Carrying only a Canon Elph SD1000 isn’t my typical MO, but I was recovering from flu just in time to take this vacation, so I had to travel super-light. This meant my little camera was always with me, and I was connecting first with people, places and what was going on around me, grabbing shots on the fly. I’d forgotten my camera’s manual, so I chose to capture images on the Elph’s Auto setting, selecting only format size (Large Jpeg) and whether to use Flash or not.
Going light and simple means: being able to have direct experience without “serious” hardware demands. I normally shoot with a Canon 7D, and sometimes a Speedlite 580 flash. As familiar as I am with this equipment, “lug, set, adjust and shoot” takes more energy than I had this time around. Keeping one’s eyes wide open for the unexpected and shooting simple makes photographing even more spontaneous. Street photography can be even fresher.
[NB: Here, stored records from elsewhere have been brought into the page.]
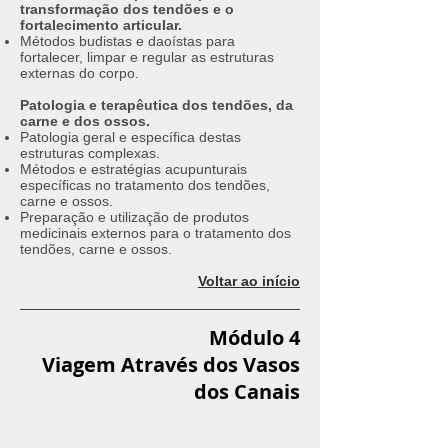
transformação dos tendões e o
fortalecimento articular.
Métodos budistas e daoístas para
fortalecer, limpar e regular as estruturas
externas do corpo.
Patologia e terapêutica dos tendões, da
carne e dos ossos.
Patologia geral e específica destas
estruturas complexas.
Métodos e estratégias acupunturais
específicas no tratamento dos tendões,
carne e ossos.
Preparação e utilização de produtos
medicinais externos para o tratamento dos
tendões, carne e ossos.
Voltar ao início
Módulo 4
Viagem Através dos Vasos
dos Canais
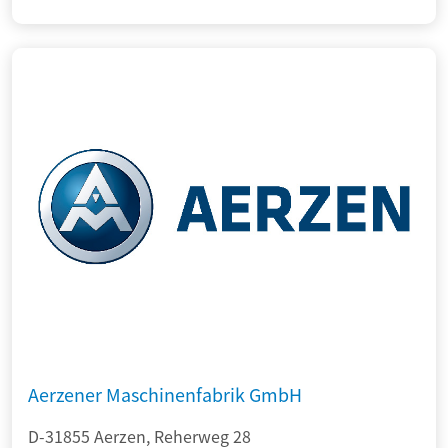
Aerzener Maschinenfabrik GmbH
D-31855 Aerzen, Reherweg 28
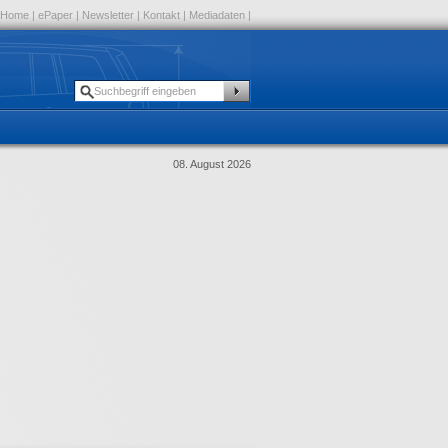
Home
|
ePaper
|
Newsletter
|
Kontakt
|
Mediadaten
|
08. August 2026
I skipped bracketing, and thanks to LightRoom 3, my post-production recovered exposure-challenged images.
In this photo of Baroque Oaxaca Cathedral and its plaza, Saturday night throngs in contemporary, even fashionista, clothing celebrate among balloons and around a stage that later hosted a protest for education reform. Undoubtedly, some of these people come from remote, poor Zapotec, Mixtec and other Native villages that dot the rough mountains covering most of the state. The villages’ inaccessibility is part of why this area has such a vibrant Native culture.